Text passage:

So yeah, turns out you can do things if you starve your people to death. (See North Korea)
And yes, in order to do so they caused millions of Ukrainians to starve by exporting all of the food they grew.
Exactly like Britain did to my ancestors in Ireland for profit.
Having said that, I'm not terribly keen on the nominally capitalist nominally democratic "inverted" totalitarianism that's on the rise. But given that more potent forms of totalitarianism are resurgent and eager to fill any power vacuums, I guess it's the best path we've got for now. I can just hope that the newer generations have developed enough memetic resistance to make the whole Facebook (nee Fox News) hysterical-nonsensical mob thing a passing fad.
Yeah, this is 100% about Russian borders, which are long, exposed, expensive to defend and present an existential threat on a (historically) fairly regular basis.
America's geography is pretty much the polar opposite, so it's hard to empathize.
Furthermore, talking about the defense of Russian borders is kind of ridiculous in the context of the current attack on Ukraine, where Russia is trying to expand its borders which would otherwise remain stationary. It only makes sense if you interpret "borders" as referring to some larger area outside the actual country but which they nevertheless feel entitled to.
It's expanding at the points where the Nazi advance almost succeeded in breaking the USSR, where Russia has its only warm water ports and where, long term, NATO, the alliance that destroyed Libya on a whim, was planning to set up military bases with offensive capabilities.
It's still about the vulnerability of its borders.
Right, just like the legitimacy of Libyan, Iraqi and Afghan borders conferred all the protection they needed.

Data provided:

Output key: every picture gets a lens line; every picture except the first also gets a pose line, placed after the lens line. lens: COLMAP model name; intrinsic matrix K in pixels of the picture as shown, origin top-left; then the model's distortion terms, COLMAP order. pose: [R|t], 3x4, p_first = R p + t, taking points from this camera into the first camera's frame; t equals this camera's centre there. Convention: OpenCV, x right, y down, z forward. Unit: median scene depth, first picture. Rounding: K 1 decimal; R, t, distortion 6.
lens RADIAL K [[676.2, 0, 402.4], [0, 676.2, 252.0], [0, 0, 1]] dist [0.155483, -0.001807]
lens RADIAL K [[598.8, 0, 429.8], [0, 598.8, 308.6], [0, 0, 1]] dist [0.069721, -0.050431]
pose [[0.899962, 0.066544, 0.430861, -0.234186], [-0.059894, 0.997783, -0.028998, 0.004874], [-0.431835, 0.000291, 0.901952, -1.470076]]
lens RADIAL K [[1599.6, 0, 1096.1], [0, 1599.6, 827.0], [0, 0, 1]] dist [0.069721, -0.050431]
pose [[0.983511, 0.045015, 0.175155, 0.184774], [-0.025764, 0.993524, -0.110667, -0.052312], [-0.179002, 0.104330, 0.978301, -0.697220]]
==
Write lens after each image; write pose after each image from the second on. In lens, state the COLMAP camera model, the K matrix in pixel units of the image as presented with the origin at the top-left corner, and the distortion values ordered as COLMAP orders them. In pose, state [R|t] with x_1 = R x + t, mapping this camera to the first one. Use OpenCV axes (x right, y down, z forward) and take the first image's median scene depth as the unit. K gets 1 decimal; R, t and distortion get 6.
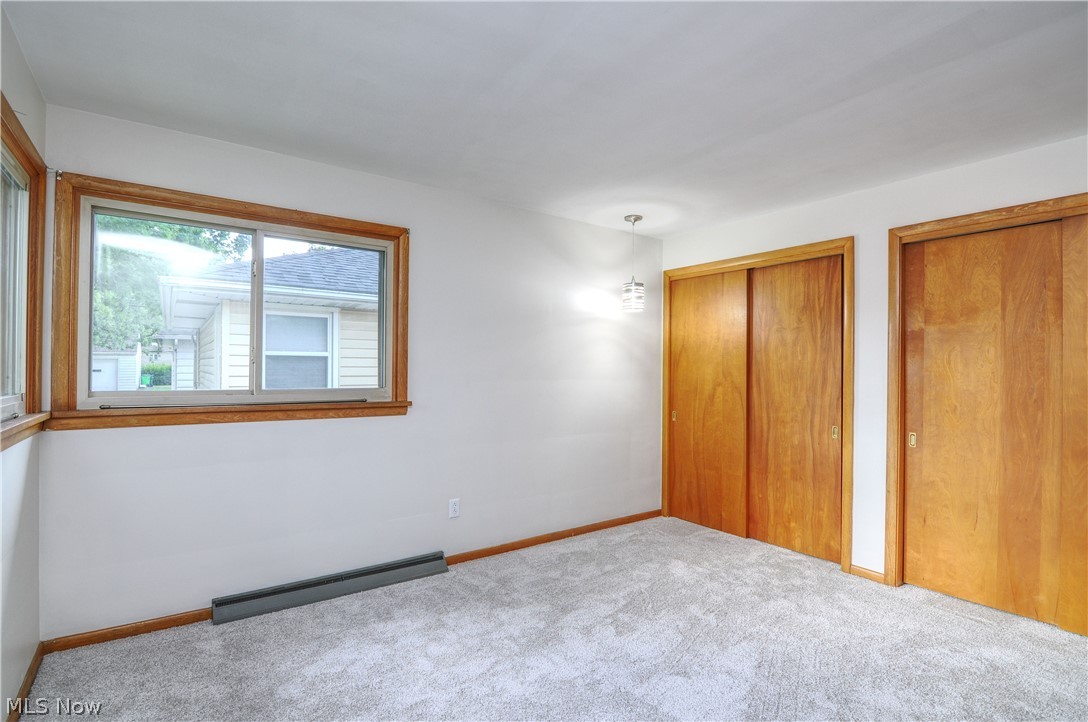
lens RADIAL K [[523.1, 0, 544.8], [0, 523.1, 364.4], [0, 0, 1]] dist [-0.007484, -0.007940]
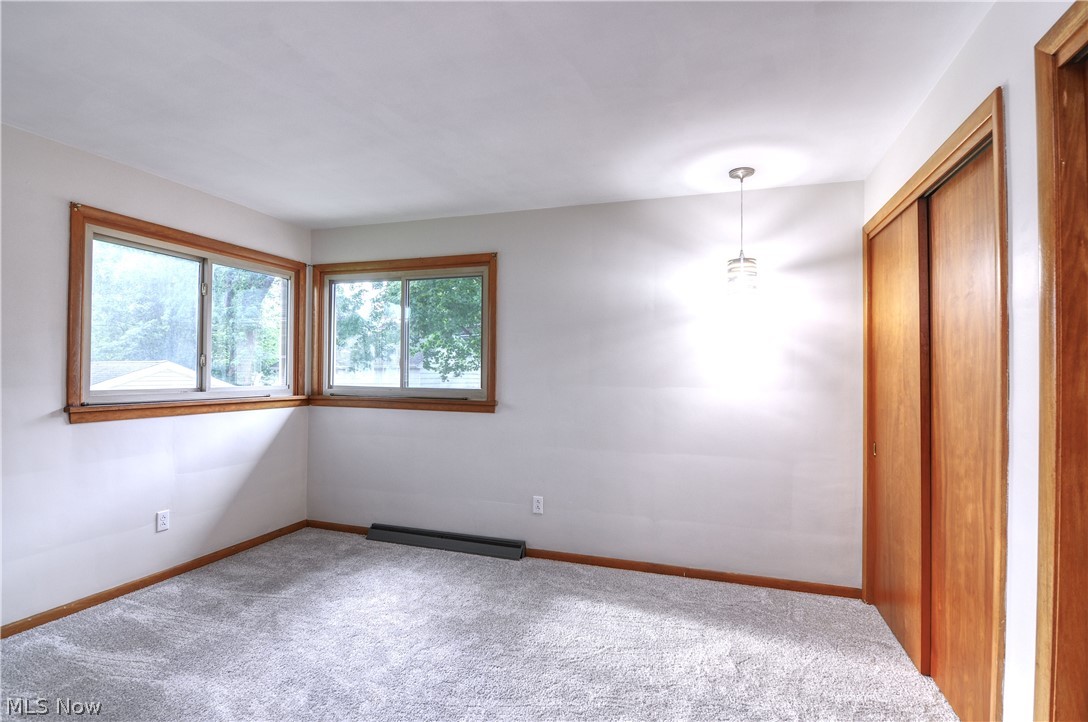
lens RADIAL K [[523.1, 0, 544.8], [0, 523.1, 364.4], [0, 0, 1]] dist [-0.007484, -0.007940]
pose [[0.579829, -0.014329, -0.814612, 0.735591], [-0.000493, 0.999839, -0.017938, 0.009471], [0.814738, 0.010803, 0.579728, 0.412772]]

Directions: For each statement, say yes or no to whether it agrees with the text about Russian borders, and quote the words from the text that decide it. (a) Britain's treatment of the writer's ancestors in Ireland is compared to the exporting of Ukrainian food. (b) America's geography is described as much like Russia's. (c) Russia's only warm water ports lie where it is expanding.

Expected answer:
(a) Yes: "Exactly like Britain did to my ancestors in Ireland for profit."
(b) No: "America's geography is pretty much the polar opposite"
(c) Yes: "It's expanding at the points where the Nazi advance almost succeeded in breaking the USSR, where Russia has its only warm water ports"